» İş Emri
Aşağıdaki mahkeme kararında "DAVA : İtirazın" ifadesinden "tüm dosya incelendi." ifadesine kadar uzanan bölümü birebir kopyalayın.

» Analiz Edilecek Metin
↓

Emsal Mahkeme Kararı İzmir 1. Asliye Ticaret Mahkemesi 2018/879 E. 2022/344 K. 13.04.2022 T.

Görüntülediğiniz mahkeme kararı henüz kesinleşmemiştir. Yararlı olması amacıyla eklenmiştir.

T.C.
İZMİR
1. ASLİYE TİCARET MAHKEMESİ

ESAS NO : 2018/879
KARAR NO : 2022/344

DAVA : İtirazın İptali (Hizmet Sözleşmesinden Kaynaklanan)
DAVA TARİHİ : 30/07/2018
KARAR TARİHİ : 13/04/2022

Davacı tarafından davalı aleyhine açılan İtirazın İptali (Hizmet Sözleşmesinden Kaynaklanan) davasının mahkememizde yapılan açık yargılaması sonunda, tüm dosya incelendi.

↑

» Verilen Veriler
↓

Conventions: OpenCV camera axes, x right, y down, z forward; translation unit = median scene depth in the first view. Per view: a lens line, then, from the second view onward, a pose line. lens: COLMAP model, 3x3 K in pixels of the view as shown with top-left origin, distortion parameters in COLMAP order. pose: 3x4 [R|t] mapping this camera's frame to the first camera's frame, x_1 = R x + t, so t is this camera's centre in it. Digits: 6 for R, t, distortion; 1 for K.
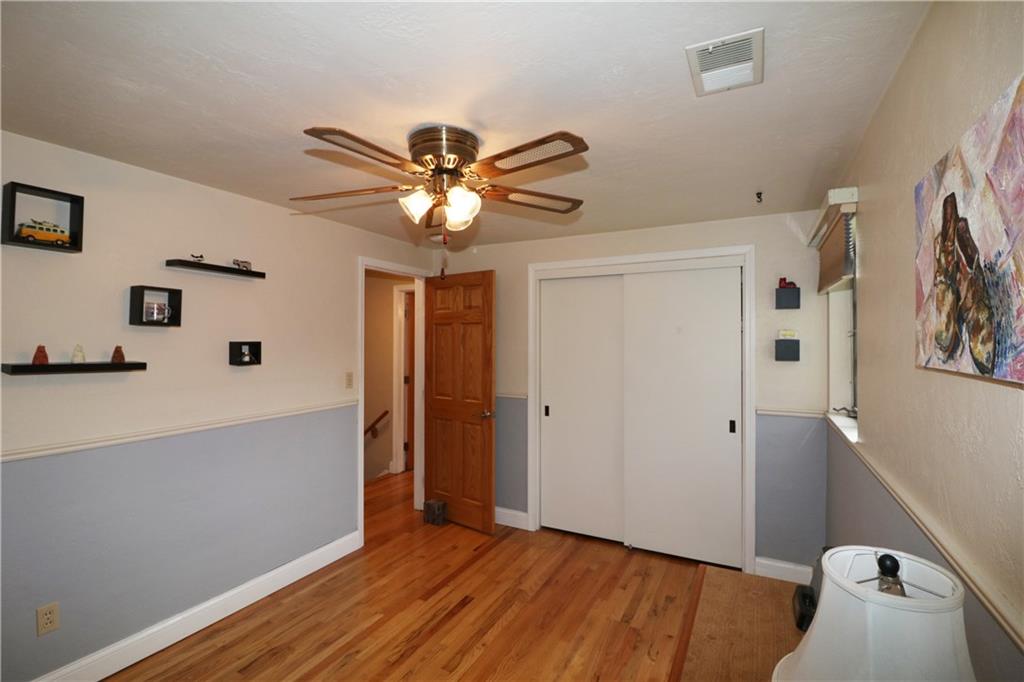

↑

» Alıştırma Çıktısı
DAVA : İtirazın İptali (Hizmet Sözleşmesinden Kaynaklanan)
DAVA TARİHİ : 30/07/2018
KARAR TARİHİ : 13/04/2022

Davacı tarafından davalı aleyhine açılan İtirazın İptali (Hizmet Sözleşmesinden Kaynaklanan) davasının mahkememizde yapılan açık yargılaması sonunda, tüm dosya incelendi.